READ MORE: Residential Sewage Backups in Baltimore City, Fiscal Year 2018 (Faith C. Ezell, Master of Health Science Candidate, Johns Hopkins Bloomberg School of Public Health). This master's thesis, written in collaboration with Clean Water Action and the Environmental Integrity Project, outlines the history of Baltimore's sewage system, negative health impacts of exposure to sewage, and the increasing risk of extreme rainstorms due to climate change. By analyzing and mapping data released in the first four Modified Consent Decree Quarterly Reports, covering October 2017 - September 2018, the report demonstrates that operations and maintenance work reported by DPW does not necessarily align with where basement backups are happening most frequently, that most basement backup occurances are not eligible for reimbursement under the Expedited Reimbursement Program as it is currently set up, and that sewage backups are more likely to occur in neighborhoods with a higher proportion of African American residents in Baltimore City.



Locations of building sewer backups in Baltimore City reported to 311, October 2017 through March 2019.

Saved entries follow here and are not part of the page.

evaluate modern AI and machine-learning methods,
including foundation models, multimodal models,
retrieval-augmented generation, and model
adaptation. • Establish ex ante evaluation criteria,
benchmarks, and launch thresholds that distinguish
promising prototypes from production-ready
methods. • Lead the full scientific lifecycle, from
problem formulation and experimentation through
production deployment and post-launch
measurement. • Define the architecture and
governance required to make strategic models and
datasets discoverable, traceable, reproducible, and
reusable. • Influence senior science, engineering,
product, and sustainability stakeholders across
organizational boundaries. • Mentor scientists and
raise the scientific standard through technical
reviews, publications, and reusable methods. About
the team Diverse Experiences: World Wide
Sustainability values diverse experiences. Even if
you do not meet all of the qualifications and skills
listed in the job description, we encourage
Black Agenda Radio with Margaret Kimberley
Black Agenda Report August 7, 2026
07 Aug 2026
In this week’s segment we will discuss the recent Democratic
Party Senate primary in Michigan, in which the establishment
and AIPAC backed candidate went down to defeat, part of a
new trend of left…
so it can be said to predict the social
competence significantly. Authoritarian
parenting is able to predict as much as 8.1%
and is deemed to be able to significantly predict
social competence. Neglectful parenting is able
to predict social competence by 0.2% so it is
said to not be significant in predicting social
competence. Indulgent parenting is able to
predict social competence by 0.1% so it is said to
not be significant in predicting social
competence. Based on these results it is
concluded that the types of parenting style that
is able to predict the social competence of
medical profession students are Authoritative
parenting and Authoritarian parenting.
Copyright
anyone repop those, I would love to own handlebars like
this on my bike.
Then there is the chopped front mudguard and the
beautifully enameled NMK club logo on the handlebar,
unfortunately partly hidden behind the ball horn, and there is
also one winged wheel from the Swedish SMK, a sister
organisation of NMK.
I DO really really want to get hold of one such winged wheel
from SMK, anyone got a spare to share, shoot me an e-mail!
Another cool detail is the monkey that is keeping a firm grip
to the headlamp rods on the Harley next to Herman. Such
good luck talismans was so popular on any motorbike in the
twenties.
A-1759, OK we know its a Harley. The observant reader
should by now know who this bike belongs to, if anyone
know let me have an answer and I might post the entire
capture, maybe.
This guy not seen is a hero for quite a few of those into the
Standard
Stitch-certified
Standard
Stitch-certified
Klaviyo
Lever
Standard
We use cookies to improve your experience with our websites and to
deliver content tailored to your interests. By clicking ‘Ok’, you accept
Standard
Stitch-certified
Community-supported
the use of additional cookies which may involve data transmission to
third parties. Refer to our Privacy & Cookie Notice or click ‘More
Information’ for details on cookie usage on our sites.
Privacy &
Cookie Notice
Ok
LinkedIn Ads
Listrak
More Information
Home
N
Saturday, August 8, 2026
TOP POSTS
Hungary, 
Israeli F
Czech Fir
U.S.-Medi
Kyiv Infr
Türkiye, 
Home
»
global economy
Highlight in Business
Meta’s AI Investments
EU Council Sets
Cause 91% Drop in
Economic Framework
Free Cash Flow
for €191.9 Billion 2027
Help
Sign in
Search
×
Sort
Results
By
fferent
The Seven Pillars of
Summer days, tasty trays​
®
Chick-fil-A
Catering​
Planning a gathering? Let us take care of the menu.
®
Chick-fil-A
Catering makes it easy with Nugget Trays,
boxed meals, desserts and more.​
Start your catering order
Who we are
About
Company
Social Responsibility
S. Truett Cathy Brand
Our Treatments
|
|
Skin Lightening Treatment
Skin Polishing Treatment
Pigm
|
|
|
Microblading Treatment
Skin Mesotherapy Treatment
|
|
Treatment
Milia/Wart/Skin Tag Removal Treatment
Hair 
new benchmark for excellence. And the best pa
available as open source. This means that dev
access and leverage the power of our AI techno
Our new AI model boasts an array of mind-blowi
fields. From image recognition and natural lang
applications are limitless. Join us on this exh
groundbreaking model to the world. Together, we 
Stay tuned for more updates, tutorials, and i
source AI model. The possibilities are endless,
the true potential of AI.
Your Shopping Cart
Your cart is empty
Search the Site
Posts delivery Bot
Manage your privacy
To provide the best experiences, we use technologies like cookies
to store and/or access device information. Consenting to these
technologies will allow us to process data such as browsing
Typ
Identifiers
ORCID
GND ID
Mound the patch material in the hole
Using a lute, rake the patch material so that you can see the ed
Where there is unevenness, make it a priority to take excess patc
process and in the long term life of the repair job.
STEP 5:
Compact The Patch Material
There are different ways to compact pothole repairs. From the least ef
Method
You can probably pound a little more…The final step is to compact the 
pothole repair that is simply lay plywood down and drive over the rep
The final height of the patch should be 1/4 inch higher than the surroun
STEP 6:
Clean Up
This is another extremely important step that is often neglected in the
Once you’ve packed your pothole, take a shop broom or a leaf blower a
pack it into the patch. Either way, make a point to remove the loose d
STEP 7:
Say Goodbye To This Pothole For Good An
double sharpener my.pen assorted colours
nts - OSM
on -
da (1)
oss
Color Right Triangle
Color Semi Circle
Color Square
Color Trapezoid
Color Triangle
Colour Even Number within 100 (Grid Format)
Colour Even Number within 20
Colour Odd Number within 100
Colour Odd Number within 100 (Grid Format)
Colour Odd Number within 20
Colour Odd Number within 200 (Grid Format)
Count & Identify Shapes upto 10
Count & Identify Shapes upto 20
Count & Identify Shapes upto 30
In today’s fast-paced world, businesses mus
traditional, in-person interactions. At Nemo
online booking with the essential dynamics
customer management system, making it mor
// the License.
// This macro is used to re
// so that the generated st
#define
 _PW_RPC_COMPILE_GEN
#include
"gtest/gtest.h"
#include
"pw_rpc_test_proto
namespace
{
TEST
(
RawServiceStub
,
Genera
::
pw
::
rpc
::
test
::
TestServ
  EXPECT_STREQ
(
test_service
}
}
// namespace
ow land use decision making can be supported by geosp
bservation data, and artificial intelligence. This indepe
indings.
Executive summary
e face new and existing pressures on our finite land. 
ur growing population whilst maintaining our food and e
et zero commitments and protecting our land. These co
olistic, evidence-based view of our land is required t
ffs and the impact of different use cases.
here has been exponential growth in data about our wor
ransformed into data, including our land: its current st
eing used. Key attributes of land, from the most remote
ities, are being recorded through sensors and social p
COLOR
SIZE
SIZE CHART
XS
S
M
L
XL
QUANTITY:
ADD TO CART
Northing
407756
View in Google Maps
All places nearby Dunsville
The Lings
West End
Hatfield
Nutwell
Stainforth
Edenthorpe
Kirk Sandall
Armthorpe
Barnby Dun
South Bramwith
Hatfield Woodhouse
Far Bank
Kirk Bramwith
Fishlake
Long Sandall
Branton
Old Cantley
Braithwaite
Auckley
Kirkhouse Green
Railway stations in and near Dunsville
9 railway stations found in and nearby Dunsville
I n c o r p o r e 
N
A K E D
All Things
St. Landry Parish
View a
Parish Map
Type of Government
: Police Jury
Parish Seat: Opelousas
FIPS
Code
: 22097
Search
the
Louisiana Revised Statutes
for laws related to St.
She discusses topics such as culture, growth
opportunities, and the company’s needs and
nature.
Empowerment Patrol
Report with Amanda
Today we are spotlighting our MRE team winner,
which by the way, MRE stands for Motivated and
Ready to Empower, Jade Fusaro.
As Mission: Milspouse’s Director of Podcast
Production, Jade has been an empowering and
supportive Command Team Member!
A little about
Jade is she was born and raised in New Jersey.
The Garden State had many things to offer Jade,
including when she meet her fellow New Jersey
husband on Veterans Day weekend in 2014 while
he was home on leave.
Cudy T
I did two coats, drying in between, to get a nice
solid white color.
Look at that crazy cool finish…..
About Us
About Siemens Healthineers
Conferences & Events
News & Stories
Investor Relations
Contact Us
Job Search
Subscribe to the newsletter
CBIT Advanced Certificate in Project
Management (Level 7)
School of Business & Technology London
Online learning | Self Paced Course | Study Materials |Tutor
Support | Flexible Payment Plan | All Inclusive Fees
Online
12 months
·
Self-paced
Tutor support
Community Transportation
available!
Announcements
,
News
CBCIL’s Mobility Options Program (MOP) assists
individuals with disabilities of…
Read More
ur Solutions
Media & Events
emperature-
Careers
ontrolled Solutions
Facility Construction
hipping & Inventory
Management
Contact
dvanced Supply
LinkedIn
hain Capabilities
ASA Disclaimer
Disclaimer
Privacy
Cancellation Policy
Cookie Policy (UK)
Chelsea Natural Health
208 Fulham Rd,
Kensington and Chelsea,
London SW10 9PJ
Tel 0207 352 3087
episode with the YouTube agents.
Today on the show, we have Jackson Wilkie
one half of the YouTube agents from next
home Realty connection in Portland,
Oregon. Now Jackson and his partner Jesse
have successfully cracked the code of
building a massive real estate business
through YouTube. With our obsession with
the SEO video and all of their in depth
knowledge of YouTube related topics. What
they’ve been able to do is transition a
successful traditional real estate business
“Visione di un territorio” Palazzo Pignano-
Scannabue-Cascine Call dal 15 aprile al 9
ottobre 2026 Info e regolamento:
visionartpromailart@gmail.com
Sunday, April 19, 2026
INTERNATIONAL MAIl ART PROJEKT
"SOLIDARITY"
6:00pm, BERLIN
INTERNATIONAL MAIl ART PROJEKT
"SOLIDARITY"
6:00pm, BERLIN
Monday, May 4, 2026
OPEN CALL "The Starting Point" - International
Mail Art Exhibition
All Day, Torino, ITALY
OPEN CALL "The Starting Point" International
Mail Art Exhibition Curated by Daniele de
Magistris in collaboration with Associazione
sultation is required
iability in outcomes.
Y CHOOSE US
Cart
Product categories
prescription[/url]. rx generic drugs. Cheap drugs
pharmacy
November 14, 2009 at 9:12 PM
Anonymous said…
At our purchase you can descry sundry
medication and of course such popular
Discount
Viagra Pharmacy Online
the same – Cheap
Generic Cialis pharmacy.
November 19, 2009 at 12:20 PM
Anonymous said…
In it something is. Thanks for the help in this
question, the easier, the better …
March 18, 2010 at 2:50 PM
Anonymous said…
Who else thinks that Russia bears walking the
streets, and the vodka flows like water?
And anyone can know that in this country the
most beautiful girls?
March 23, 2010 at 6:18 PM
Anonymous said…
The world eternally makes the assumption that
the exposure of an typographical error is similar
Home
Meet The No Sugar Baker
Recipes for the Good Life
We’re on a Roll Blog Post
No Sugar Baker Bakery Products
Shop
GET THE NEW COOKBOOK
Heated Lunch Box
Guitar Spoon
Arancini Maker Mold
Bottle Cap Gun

What you can do if a basement sewage back-up happens to you:

  1. Use 311 to report the problem right away. The City uses 311 reports to track where back ups are happening and prioritize repairs, and you must call 311 within 24 hours of the back up to be eligible for the Expedited Reimbursement Program.
  2. If possible, do not clean it yourself. Exposure to raw sewage is a significant health risk. Please contact professionals to clean it for you. If handling items contaminated with sewage is unavoidable, always wear gloves.
  3. Keep receipts for all cleaning costs and property damage. Providing records of the event is required under the Expedited Reimbursement Program and can be used to support a General Liability Claim.
  4. Apply for the Expedited Reimbursement Program - download the forms here. Baltimore City may reimburse you for up to $2,500 for cleaning costs, but there are some restrictions. Among other things, you must call 311 within 24 hours of the back up and submit your reimbursement application within 90 days. For more information, visit:
  5. Consider filing a General Liability Claim for additional cleanup costs and property damage - download the forms here.